The example includes configuration for:

  • Amazon S3 - A dedicated private bucket to serve as a centralized storage backend.
  • Kubernetes - A dedicated Kubernetes cluster to extend Metaflow's compute capabilities to the cloud.
  • Argo Workflows - To allow scheduling Metaflow flows on Argo Workflows within the Kubernetes cluster.
  • AWS Fargate and Amazon Relational Database Service - A Metadata service running on AWS Fargate with a PostgresSQL DB on Amazon Relational Database Service to log flow execution metadata, as well as (optional) UI backend and front end app.

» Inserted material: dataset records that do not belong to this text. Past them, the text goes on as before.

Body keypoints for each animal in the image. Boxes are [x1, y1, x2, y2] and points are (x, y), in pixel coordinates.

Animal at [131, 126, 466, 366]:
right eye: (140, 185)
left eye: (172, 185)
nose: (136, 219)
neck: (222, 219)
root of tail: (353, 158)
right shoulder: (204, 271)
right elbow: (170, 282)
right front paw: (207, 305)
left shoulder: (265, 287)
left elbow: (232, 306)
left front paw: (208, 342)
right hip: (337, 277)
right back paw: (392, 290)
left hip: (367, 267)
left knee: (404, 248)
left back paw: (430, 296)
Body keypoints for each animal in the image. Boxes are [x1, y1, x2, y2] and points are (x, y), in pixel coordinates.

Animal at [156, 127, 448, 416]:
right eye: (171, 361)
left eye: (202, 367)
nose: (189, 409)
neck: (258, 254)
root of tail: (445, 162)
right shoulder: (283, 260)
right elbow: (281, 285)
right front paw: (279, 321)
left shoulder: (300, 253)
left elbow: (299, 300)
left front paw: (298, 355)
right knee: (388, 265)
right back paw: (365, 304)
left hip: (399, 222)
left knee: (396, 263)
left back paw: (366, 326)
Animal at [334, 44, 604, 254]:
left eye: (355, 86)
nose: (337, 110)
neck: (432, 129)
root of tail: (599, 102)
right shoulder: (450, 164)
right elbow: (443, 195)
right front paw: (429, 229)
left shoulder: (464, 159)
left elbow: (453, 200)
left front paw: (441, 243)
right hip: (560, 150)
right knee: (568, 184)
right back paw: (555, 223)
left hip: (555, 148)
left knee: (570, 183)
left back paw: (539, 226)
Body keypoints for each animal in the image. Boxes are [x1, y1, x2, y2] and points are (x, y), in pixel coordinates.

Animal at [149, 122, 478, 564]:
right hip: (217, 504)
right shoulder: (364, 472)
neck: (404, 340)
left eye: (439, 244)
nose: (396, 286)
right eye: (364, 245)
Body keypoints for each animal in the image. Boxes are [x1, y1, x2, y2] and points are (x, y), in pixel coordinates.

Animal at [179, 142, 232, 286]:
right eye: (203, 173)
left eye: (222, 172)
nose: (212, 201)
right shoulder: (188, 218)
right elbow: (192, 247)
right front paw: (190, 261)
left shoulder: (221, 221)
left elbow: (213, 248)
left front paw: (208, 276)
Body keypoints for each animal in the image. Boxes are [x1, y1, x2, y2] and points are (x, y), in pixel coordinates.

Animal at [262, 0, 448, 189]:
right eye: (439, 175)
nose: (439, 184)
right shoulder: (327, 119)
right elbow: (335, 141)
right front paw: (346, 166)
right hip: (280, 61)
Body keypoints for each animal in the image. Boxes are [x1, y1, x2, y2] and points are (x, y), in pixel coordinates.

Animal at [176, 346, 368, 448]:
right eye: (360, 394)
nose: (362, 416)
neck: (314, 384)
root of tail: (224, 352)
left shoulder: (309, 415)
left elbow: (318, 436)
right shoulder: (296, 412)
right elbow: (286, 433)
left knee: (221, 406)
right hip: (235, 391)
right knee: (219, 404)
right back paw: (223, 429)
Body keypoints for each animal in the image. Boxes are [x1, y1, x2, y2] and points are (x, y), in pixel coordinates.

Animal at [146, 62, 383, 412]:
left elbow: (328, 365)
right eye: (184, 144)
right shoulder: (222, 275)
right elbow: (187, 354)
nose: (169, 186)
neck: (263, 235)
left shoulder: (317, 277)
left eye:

  • Amazon API Gateway - A dedicated TLS termination point and an optional point of basic API authentication via key to provide secure, encrypted access to the Metadata service.
  • AWS Identity and Access Management - Dedicated roles obeying "principle of least privilege" access to resources such as AWS Batch.
  • AWS Lambda - An AWS Lambda function that automates database migrations for the Metadata service.

You can see the details in the README in the repository.